The second part of it is then, how do you make institutional change happen? What we started to realize is, whilst we do the top-down bit, here's our manifesto and the bottom-up bit. So until you make it somebody's job in the everyday, it's kind of difficult to get change to happen.
So what we're doing is starting to create pods of people inside some of our business units where their sole purpose is the acceleration of the phyigital. So it’s a data scientist, and insight expert, and analyst -- somebody who brings it to life. And business manager, and then one or two random people -- the curious but uninformed so they don't know what the answer is yet. We've created a few of those pods and put them in the business units, and that's an experiment that is starting to pay dividends.
MP: What other “Aha” big ideas or insights surprised and delighted you over the past holiday season, removing the COVID impact?
Pollard: What surprised and delighted us is, for instance, according to a Morning Consult survey and showing up in some of our own data, young people who are living on their own are taking up baking. So our baking business and our home cooking business, and the flow of people visiting our websites to find recipes -- we've got a huge uptake in Gen Z people who were saying that they're doing that.
Consumers are starting to realize that sometimes baking it yourself with a little help from Betty or the Doughboy, those things sometimes give you a bit more joy and save you a lot of time. So we did not see the young people's experience of baking coming, which surprised and delighted us.
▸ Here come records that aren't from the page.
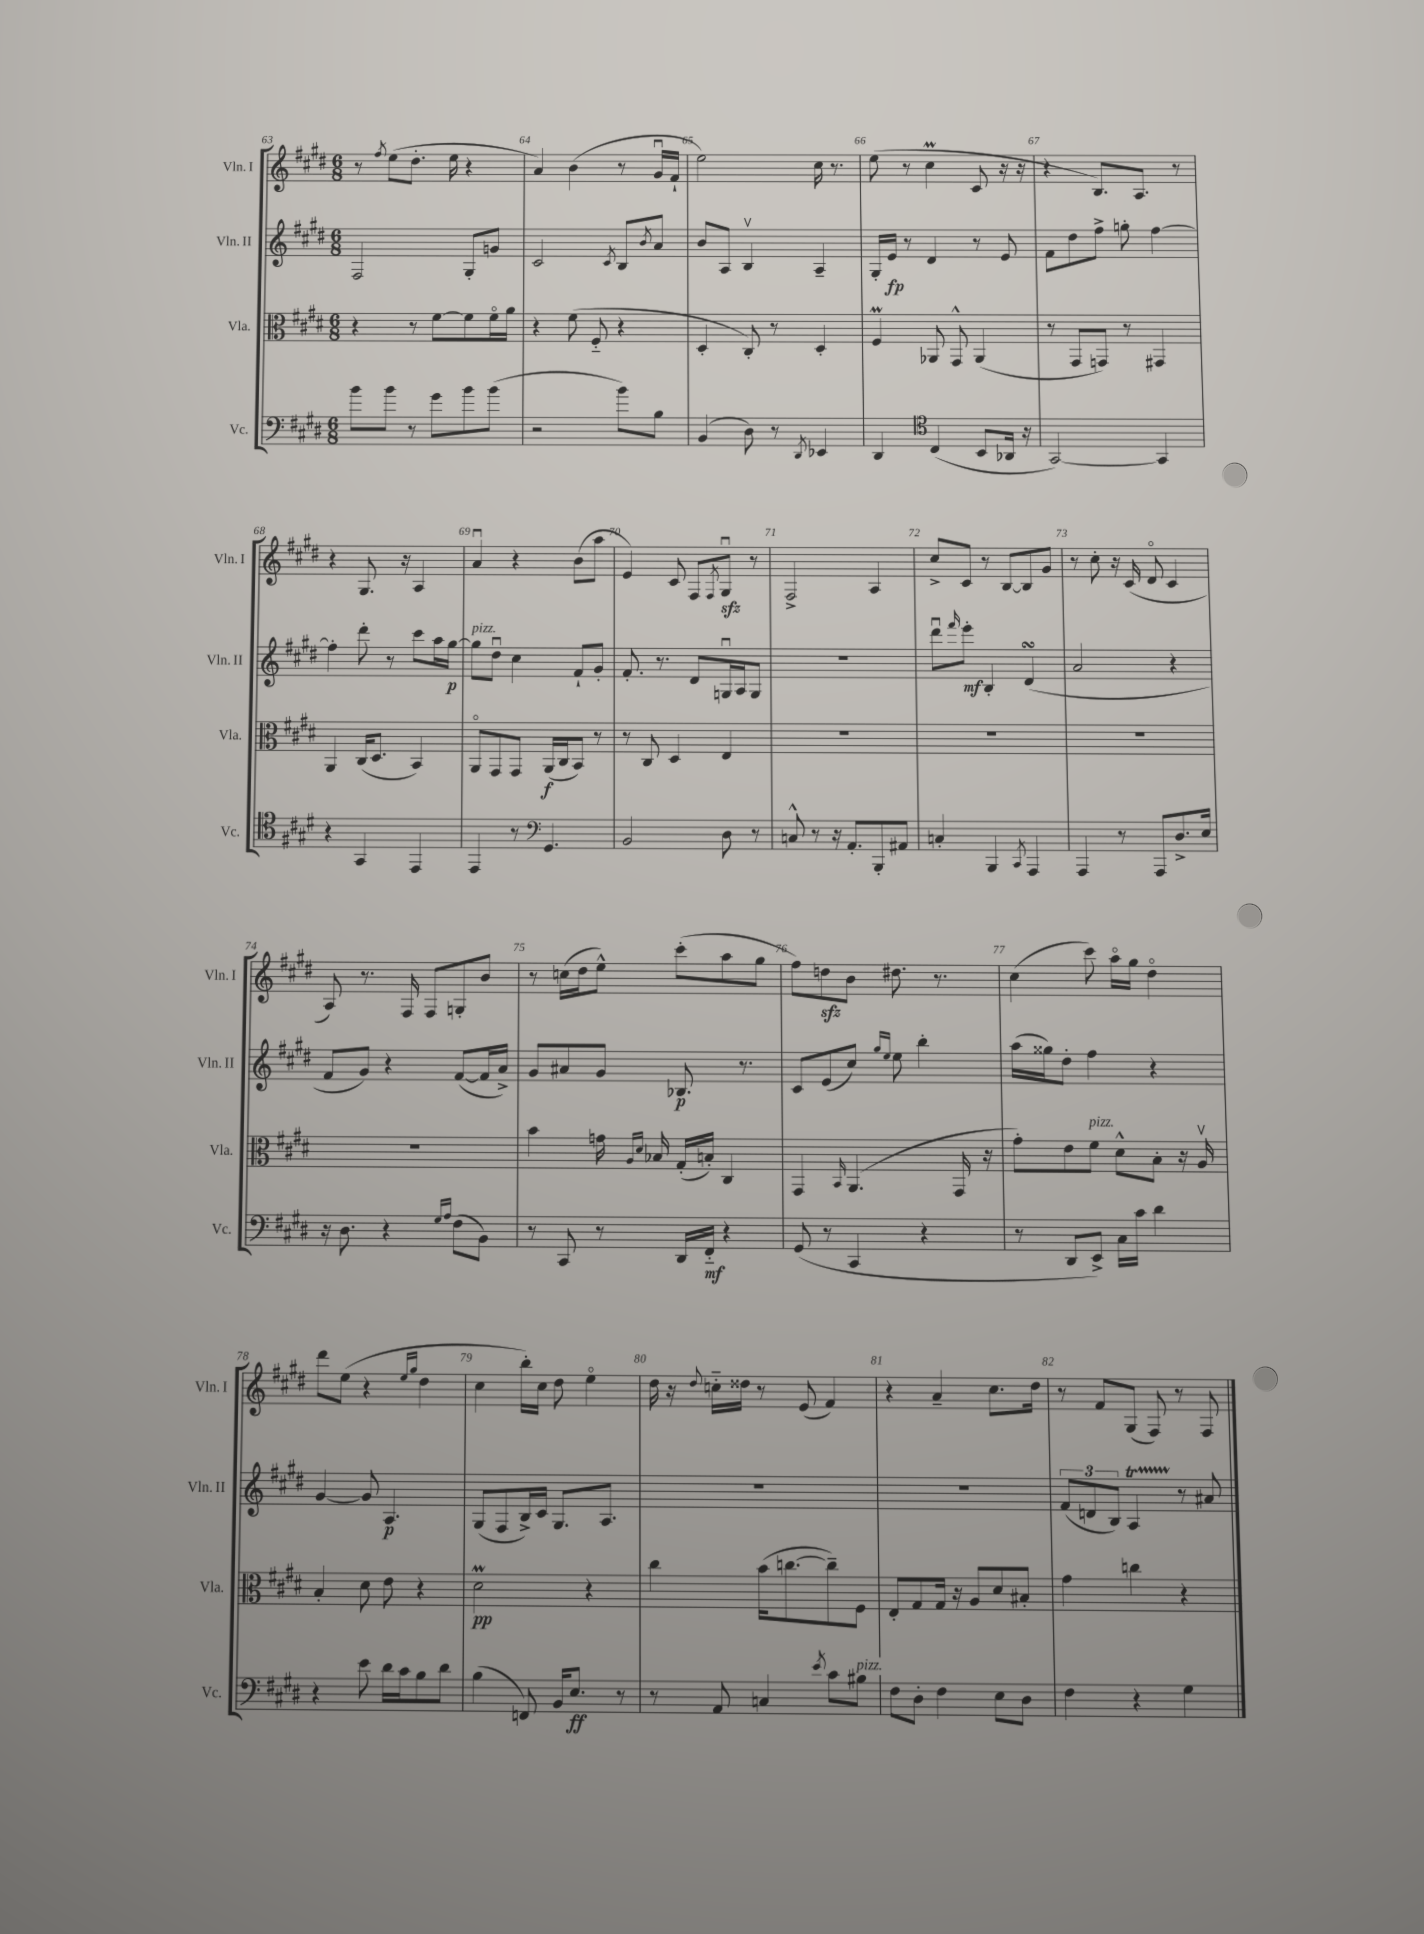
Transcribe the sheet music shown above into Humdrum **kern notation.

**kern	**kern	**kern	**kern
*staff4	*staff3	*staff2	*staff1
*clefF4	*clefC3	*clefG2	*clefG2
*k[f#c#g#d#]	*k[f#c#g#d#]	*k[f#c#g#d#]	*k[f#c#g#d#]
*M6/8	*M6/8	*M6/8	*M6/8
8b	4r	2F#	8r
.	.	.	8qff#
8b	.	.	(8ee
8r	8r	.	8.dd#'
8g#	[8f#	.	.
.	.	.	16ee
8b	8f#]	8G#'	4r
(8b	16f#o	8g	.
.	16a	.	.
=	=	=	=
2r	4r	2c#	4a)
.	(8f#	.	(4b
.	8F#'~	.	.
.	.	8qc#	.
8b)	4r	8B	8r
.	.	8qb	.
8B	.	8a	16g#u
.	.	.	16f#`
=	=	=	=
(4BB	4D#'	8b	2ee)
.	.	8A	.
8D#)	8C#')	4Bv	.
8r	8r	.	.
8qDD#	.	.	.
4EE-	4D#'	4A~	16cc#
.	.	.	8.r
=	=	=	=
4DD#	4F#	16G#'	(8ee
.	.	16e	.
.	.	8r	8r
*clefC4	*	*	*
(4C#	8AA-	4d#	4cc#
.	8GG#^^	.	.
8BB	(4AA-	8r	8c#
16AA-	.	8e	16r
16r	.	.	16r
=	=	=	=
[2GG#)	8r	8f#	4r
.	8GG#	8dd#	.
.	8GG)	8ff#^	8.B)
.	8r	8gg'	.
.	.	.	8.A
4GG#]	4GG#	[4ff#	.
.	.	.	8r
=	=	=	=
4r	4AA	4ff#']	4r
4GG#	(16C#	8ddd#'	8.G#
.	8.D#	.	.
.	.	8r	.
.	.	.	16r
4EE	4BB)	8ccc#	4A
.	.	16aa	.
.	.	[16gg#	.
=	=	=	=
4EE	8AAo	8gg#]	4au
.	8GG#	8dd#u	.
8r	8GG#	4cc#	4r
*clefF4	*	*	*
4.GG#	(16AA	.	.
.	16C#	.	.
.	8BB)	8f#`	(8b
.	8r	8g#'	8aa
=	=	=	=
2BB	8r	8.f#'	4e)
.	8C#	.	.
.	.	8.r	.
.	4D#	.	8c#
.	.	8d#	8F#
.	.	.	8qF#
8D#	4E	16Gu	8G#u
.	.	16A	.
8r	.	8G	8r
=	=	=	=
8C^^	2.r	2.r	2F#^
8r	.	.	.
16r	.	.	.
8.AA'	.	.	.
8BBB'	.	.	4A
8AA#	.	.	.
=	=	=	=
4C'	2.r	8ddd#u	8cc#^
.	.	16qqfff#	.
.	.	8eee'	8c#
4BBB	.	4B'	8r
.	.	.	[8B
8qCC#	.	.	.
4AAA	.	(4d#	8B]
.	.	.	8g#
=	=	=	=
4AAA	2.r	2a	8r
.	.	.	8cc#'
8r	.	.	16r
.	.	.	(16c#
8AAA	.	.	8d#o
8.D#^	.	4r	4c#
16E	.	.	.
=	=	=	=
16r	2.r	8f#	8A)
8.D#	.	.	.
.	.	8g#)	8.r
4r	.	4r	.
.	.	.	16F#
.	.	.	8F#
16qqG#	.	.	.
16qqA	.	.	.
(8F#	.	([8f#	8G'
8BB)	.	16f#]	8b
.	.	16a^)	.
=	=	=	=
8r	4b	8g#	8r
8CC#	.	8a#	(16cc
.	.	.	16dd#
8r	16g	8g#	8ee^^)
.	16qqA	.	.
.	16qqd#	.	.
.	16B-	.	.
16DD#	(16G#'	8.B-	(8ccc#'
16FF#'~	16B')	.	.
4r	4C#	.	8aa
.	.	8.r	.
.	.	.	8gg#
=	=	=	=
(8GG#	4GG#	8c#	8ff#)
8r	.	(8e	8dd
.	16qqBB	.	.
4CC#	(4.AA	8cc#)	8b
.	.	16qqgg#	.
.	.	16qqee	.
.	.	8ee	8.dd#
4r	.	4bb'	.
.	.	.	8.r
.	16GG#	.	.
.	16r	.	.
=	=	=	=
8r	8g#')	(16aa	(4cc#
.	.	16gg##)	.
8DD#	8e	8dd#'	.
8EE^)	8f#	4ff#	8ccc#)
16C#	8d#^^	.	16aao
16c#	.	.	16gg#
4d#	8B'	4r	4dd#o
.	16r	.	.
.	16Av	.	.
=	=	=	=
4r	4B'	[4g#	8ddd#
.	.	.	(8ee
8e	8d#	8g#]	4r
16d#	8e	4.A	.
16c#	.	.	.
.	.	.	16qqee
.	.	.	16qqgg#
8B	4r	.	4dd#
8d#	.	.	.
=	=	=	=
(4B	2d#	(8G#	4cc#
.	.	8F#	.
8FF)	.	16B^)	16bb')
.	.	16c#	16cc#
16BB	.	8.G#	8dd#
8.E	.	.	.
.	4r	.	4eeo
.	.	8.A	.
8r	.	.	.
=	=	=	=
8r	4cc#	2.r	16dd#
.	.	.	16r
.	.	.	8qqdd#
8AA	.	.	16cc'~
.	.	.	16dd##
4C	(16b	.	8r
.	[8.cc	.	.
.	.	.	(8e
8qe	.	.	.
8c#	8cc~])	.	4f#)
8B#	8F#	.	.
=	=	=	=
8F#	8E'	2.r	4r
8D#'	8G#	.	.
4F#	16G#	.	4a~
.	16r	.	.
.	8A	.	.
8E	8d#	.	8.cc#
8D#	8B#'	.	.
.	.	.	16dd#
=	=	=	=
4F#	4g#	(12f#	8r
.	.	12d	.
.	.	.	8f#
.	.	12B)	.
4r	4cc	4A	(8G#
.	.	.	8F#)
4G#	4r	8r	8r
.	.	8a#	8F#
==	==	==	==
*-	*-	*-	*-
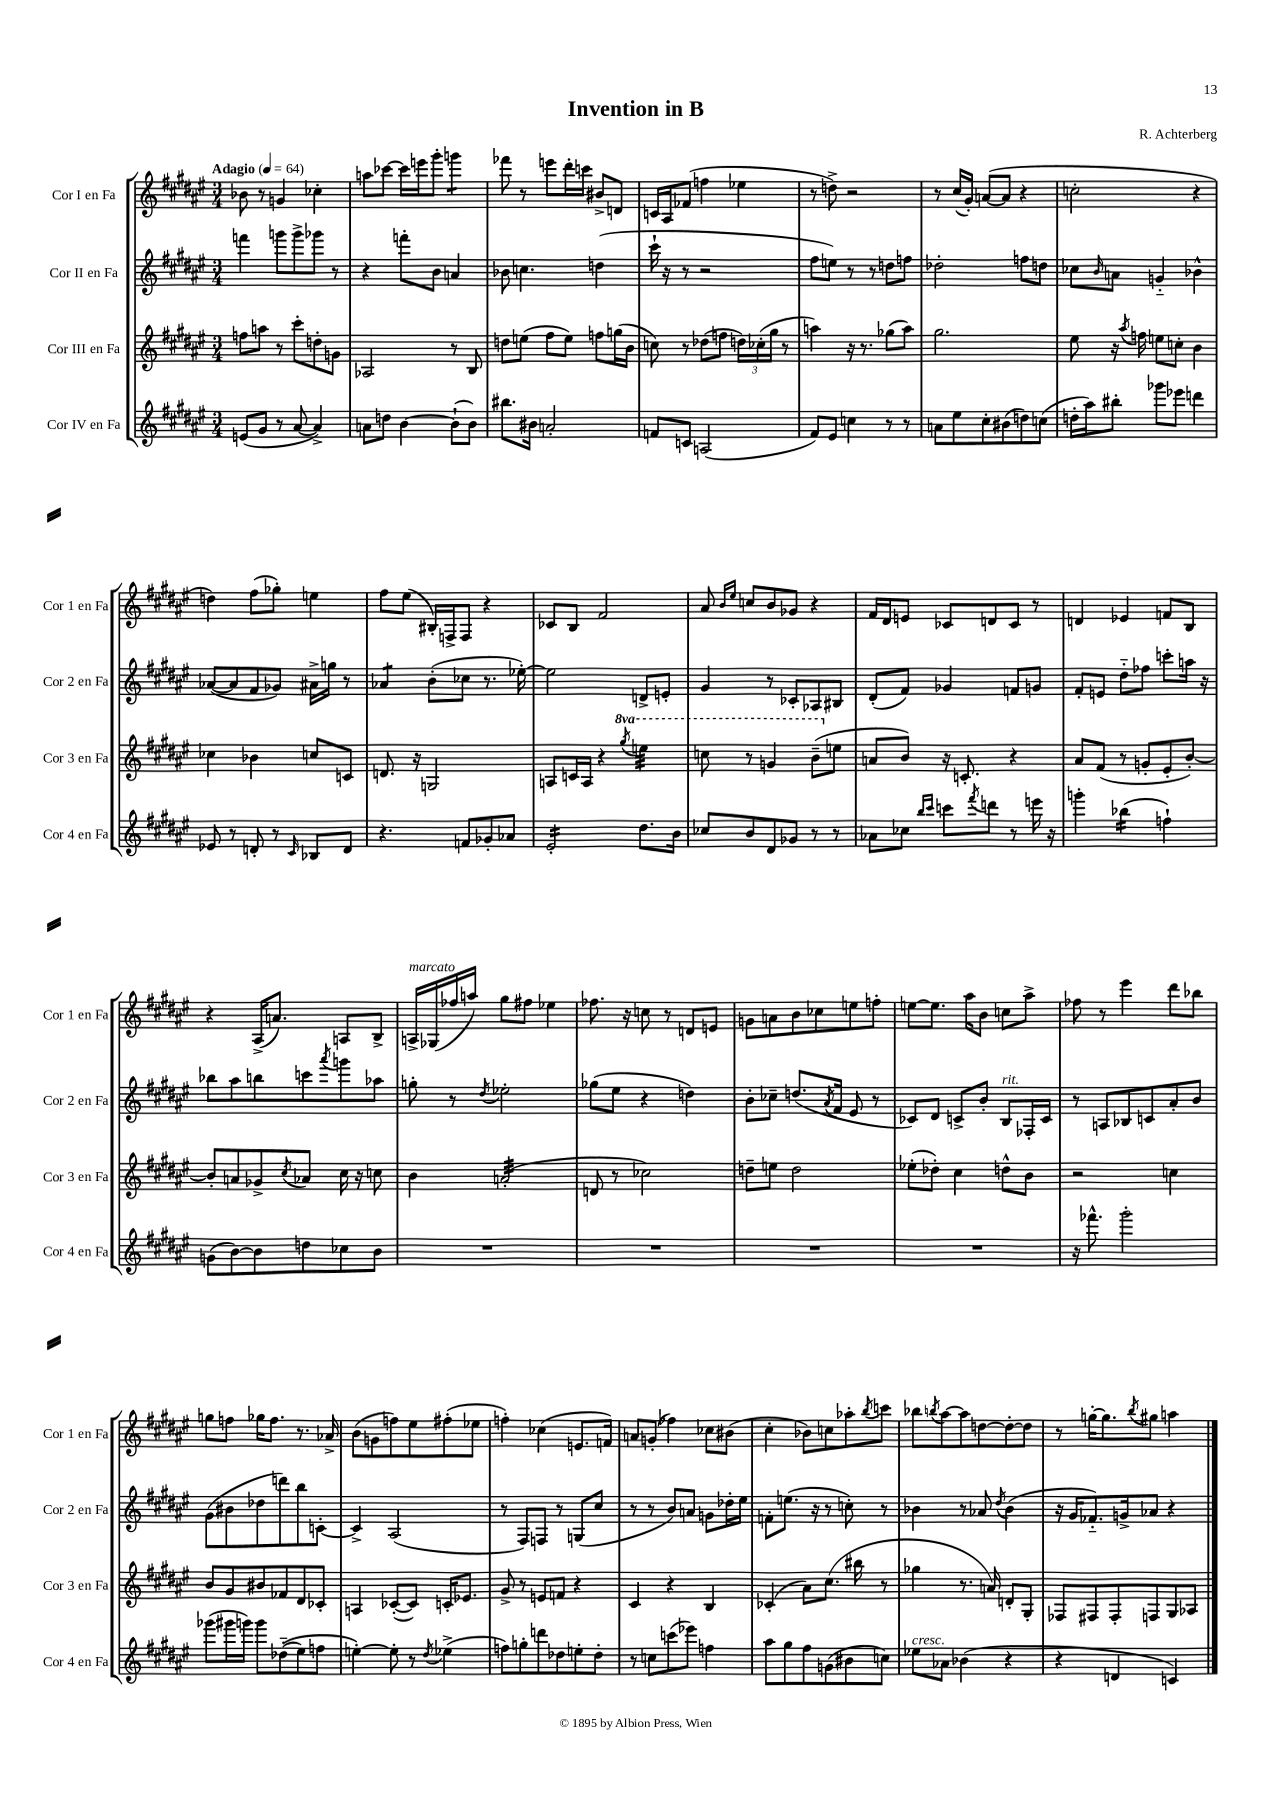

And then internally, we went very hard on looking after our people and serving our consumers. And a lot of the actions for good, kids who weren't going to school, who relied on school meals, how do we reverse-engineer our school meals program to get food, breakfast especially, to them in their homes?
It surprised us that we were as agile and as flexible as we’ve proven to be. And our challenge is going to be holding on to that. We all were talking about, how do we hold on to the penetration gangs we've got or the loyalty that's developed equally. It’s how do we hold on to the really good things that we've learned? How we can work better together, trust people, distribute the ideas, and allow people to take action?